Mixing `#include` and `import`

If within a module there is the need to #include other files it can be done by declaring module as the first statement in the file then including files as needed before the module declaration (module <name>).

I.e.:

module;
#include <sys/unistd.h>
...
export module Syslog;
...

Submodules, dependent modules, partitions

It is possible to hierarchically create trees of dependent modules, called “partitions” using the : operator.

As an example I am going to create the following hierarchy:

top_module (public interface)
- top_module/child_1_module (public function through parent)
- top_module/child_2_module (private function)

Implementation

Import module from main translation unit:

import top_module;
import <iostream>;

int main(int argc, const char** argv) {
    std::cout <<  std::endl;
    std::cout << "Main> Calling top_module from Main..." << std::endl;
    top_module::Print();
    std::cout << "Main> Calling child 1 module from Main..." << std::endl;
    top_module::child_1_module::Print();
    std::cout <<  std::endl;
    return 0;
}

Create top-level module (public interface):

export module top_module;
import<iostream>;
export import : top_module.child_1_module;
import : top_module.child_2_module;

export namespace top_module {
void Print() {
    std::cout << "Top> Hello from top module" << std::endl;
    std::cout << "Top> calling child_2_module..." << std::endl;
    child_2_module::Print();
}
}  // namespace top_module

Create a child module with a public function:

export module top_module : top_module.child_1_module;
import<iostream>;

export namespace top_module::child_1_module {
void Print() { std::cout << "Top.Child 1> Hello from top.child_1 module" << std::endl; }
}  // namespace top_module::child_1_module

Create a child module with a function only exposed to its parent:

module top_module : top_module.child_2_module;
import<iostream>;

namespace top_module::child_2_module {
void Print() {
    std::cout << "Top.Child 2> Hello from hidden top.child_2 module" << std::endl;
}
}  // namespace top_module::child_2_module

Coding conventions

I am not aware of any specific accepted coding convention related to modules.
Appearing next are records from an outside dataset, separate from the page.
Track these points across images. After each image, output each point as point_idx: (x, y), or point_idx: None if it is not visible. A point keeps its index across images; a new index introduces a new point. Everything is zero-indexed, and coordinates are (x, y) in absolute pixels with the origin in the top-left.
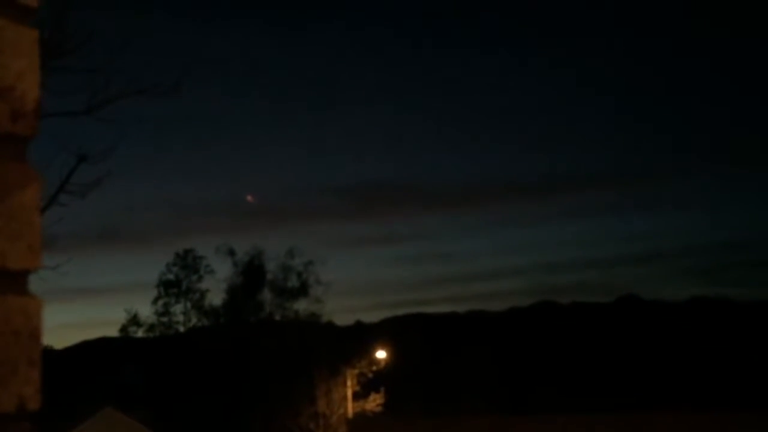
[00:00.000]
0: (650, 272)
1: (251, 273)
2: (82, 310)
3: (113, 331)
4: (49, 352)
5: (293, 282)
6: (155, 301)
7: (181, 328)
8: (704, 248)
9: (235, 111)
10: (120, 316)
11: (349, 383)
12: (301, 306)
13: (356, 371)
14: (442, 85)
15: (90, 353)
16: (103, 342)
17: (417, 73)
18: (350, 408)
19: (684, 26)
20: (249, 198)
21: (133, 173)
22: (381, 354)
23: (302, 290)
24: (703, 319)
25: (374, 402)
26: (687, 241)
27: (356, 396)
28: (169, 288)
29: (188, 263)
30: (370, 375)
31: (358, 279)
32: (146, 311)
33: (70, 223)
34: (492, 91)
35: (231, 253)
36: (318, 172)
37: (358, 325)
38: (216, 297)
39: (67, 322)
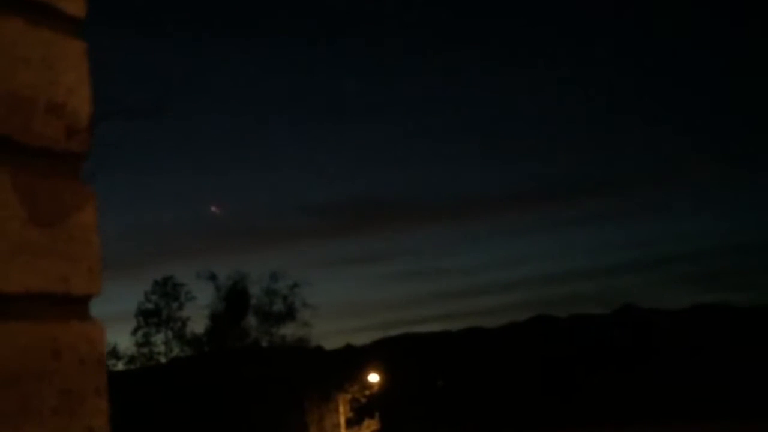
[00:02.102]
0: (648, 280)
1: (234, 298)
2: None
3: None
4: None
5: (279, 306)
6: (135, 332)
7: (163, 359)
8: (703, 254)
9: (212, 131)
10: None
11: (341, 409)
12: (288, 331)
13: (348, 396)
14: (426, 97)
15: None
16: None
17: (401, 87)
18: None
19: (682, 25)
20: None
21: (108, 198)
22: (374, 377)
23: (288, 314)
24: (705, 326)
25: (368, 428)
26: (685, 247)
27: (350, 423)
28: (149, 317)
29: (168, 291)
30: (364, 400)
31: (346, 300)
32: (125, 342)
33: None
34: (479, 102)
35: (212, 277)
36: (300, 191)
37: (349, 348)
38: (198, 325)
39: None
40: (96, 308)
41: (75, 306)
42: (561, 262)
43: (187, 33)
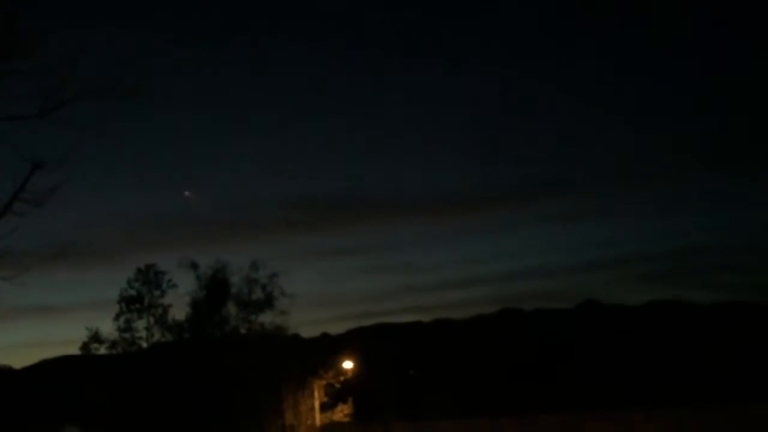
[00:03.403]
0: (610, 278)
1: (215, 287)
2: (41, 328)
3: (74, 350)
4: (8, 372)
5: (258, 295)
6: (117, 318)
7: (144, 344)
8: (662, 253)
9: (195, 123)
10: (81, 334)
11: (316, 394)
12: (267, 319)
13: (324, 382)
14: (406, 95)
15: (51, 372)
16: (64, 360)
17: (381, 84)
18: (318, 419)
19: (665, 27)
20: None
21: (91, 186)
22: (348, 364)
23: (267, 303)
24: (662, 321)
25: (342, 412)
26: (646, 246)
27: (324, 407)
28: (131, 304)
29: (150, 278)
30: (338, 385)
31: (323, 291)
32: (108, 328)
33: (26, 239)
34: (456, 101)
35: (194, 266)
36: (280, 184)
37: (324, 336)
38: (180, 312)
39: (26, 342)
40: (78, 294)
41: None
42: (527, 259)
43: (176, 24)
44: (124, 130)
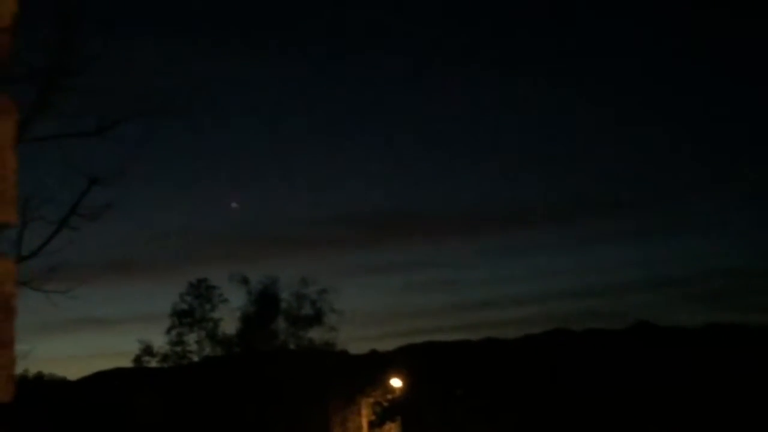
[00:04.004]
0: (664, 298)
1: (265, 301)
2: (95, 340)
3: (127, 362)
4: (63, 383)
5: (307, 310)
6: (169, 331)
7: (195, 358)
8: (720, 273)
9: (246, 138)
10: (133, 347)
11: (364, 412)
12: (316, 335)
13: (371, 400)
14: (452, 111)
15: (105, 383)
16: (117, 372)
17: (428, 100)
18: None
19: (700, 40)
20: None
21: (145, 201)
22: (396, 382)
23: (316, 319)
24: (721, 345)
25: (390, 431)
26: (702, 266)
27: (372, 425)
28: (183, 317)
29: (202, 292)
30: (386, 404)
31: (372, 307)
32: (160, 341)
33: (82, 252)
34: (505, 116)
35: (244, 281)
36: (329, 201)
37: (373, 353)
38: (230, 326)
39: (80, 353)
40: (131, 307)
41: None
42: (577, 278)
43: (219, 38)
44: (177, 144)
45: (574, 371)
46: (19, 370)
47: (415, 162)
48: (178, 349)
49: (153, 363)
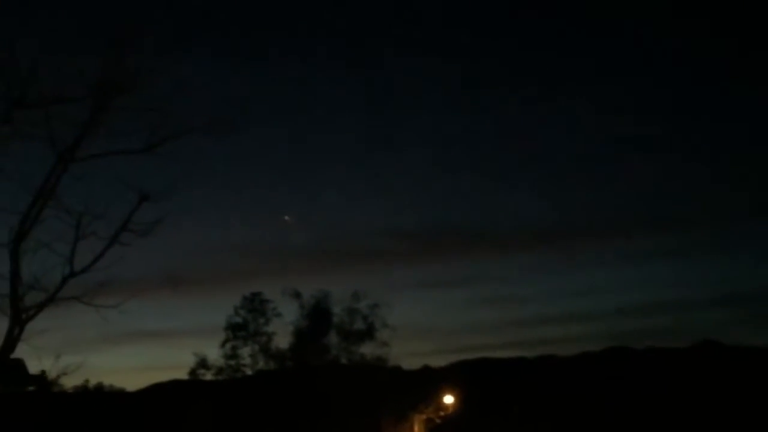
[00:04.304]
0: (730, 317)
1: (317, 316)
2: (151, 352)
3: (182, 374)
4: (122, 395)
5: (359, 325)
6: (223, 344)
7: (249, 371)
8: None
9: (297, 151)
10: (188, 359)
11: (416, 428)
12: (368, 349)
13: (424, 417)
14: (508, 126)
15: (162, 395)
16: (174, 384)
17: (486, 116)
18: None
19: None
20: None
21: (198, 215)
22: (449, 399)
23: (368, 333)
24: None
25: None
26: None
27: None
28: (237, 331)
29: (255, 306)
30: (438, 420)
31: (424, 323)
32: (214, 354)
33: (137, 266)
34: (560, 132)
35: (297, 295)
36: (382, 214)
37: (426, 369)
38: (283, 340)
39: (138, 365)
40: (188, 320)
41: None
42: (636, 294)
43: (265, 52)
44: (232, 159)
45: (634, 389)
46: (79, 380)
47: (471, 175)
48: (233, 362)
49: (208, 376)
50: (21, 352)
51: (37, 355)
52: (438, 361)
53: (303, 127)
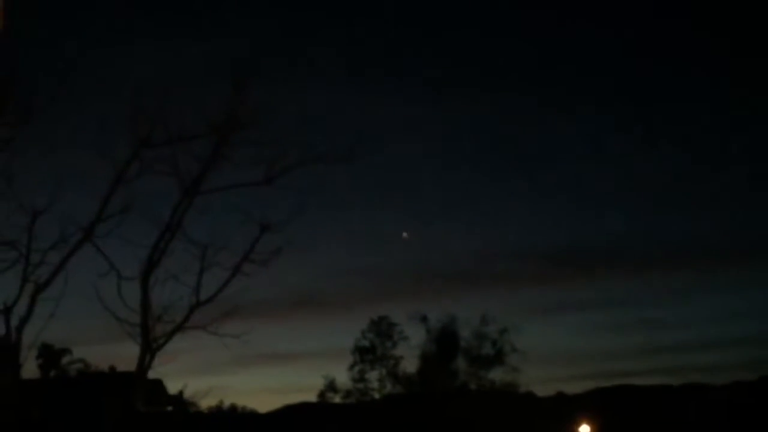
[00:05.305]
0: None
1: (444, 340)
2: (281, 374)
3: (311, 396)
4: (254, 416)
5: (488, 350)
6: (351, 368)
7: (377, 395)
8: None
9: (420, 174)
10: (316, 381)
11: None
12: (497, 375)
13: None
14: (636, 149)
15: (292, 417)
16: (303, 407)
17: (614, 138)
18: None
19: None
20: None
21: (323, 239)
22: (585, 429)
23: (497, 358)
24: None
25: None
26: None
27: None
28: (365, 354)
29: (382, 330)
30: None
31: (558, 347)
32: (342, 377)
33: (266, 290)
34: (703, 149)
35: (423, 319)
36: (511, 236)
37: (560, 396)
38: (410, 364)
39: (268, 387)
40: (315, 343)
41: None
42: None
43: (378, 80)
44: (354, 184)
45: None
46: (213, 401)
47: (607, 195)
48: (361, 386)
49: (336, 399)
50: (159, 372)
51: (175, 377)
52: (572, 388)
53: (422, 151)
As you can see from the above code, because the character . is a valid character for module names, I did encode dependency/hierarchy information in both the module name and the namespace, however, there is no requirement to map module names to files or namespaces and the dot character in module names has no semantic implications.

Tooling

As mentioned in other parts of this article the compiler interface varies greatly across compilers, requiring a significant effort to create portable compilation scripts. CMake seems to have some support for modules when building with ninja, but not a full abstraction, requiring explicit per-compiler configuration through command line parameters. For reference: Stackoverflow discussion.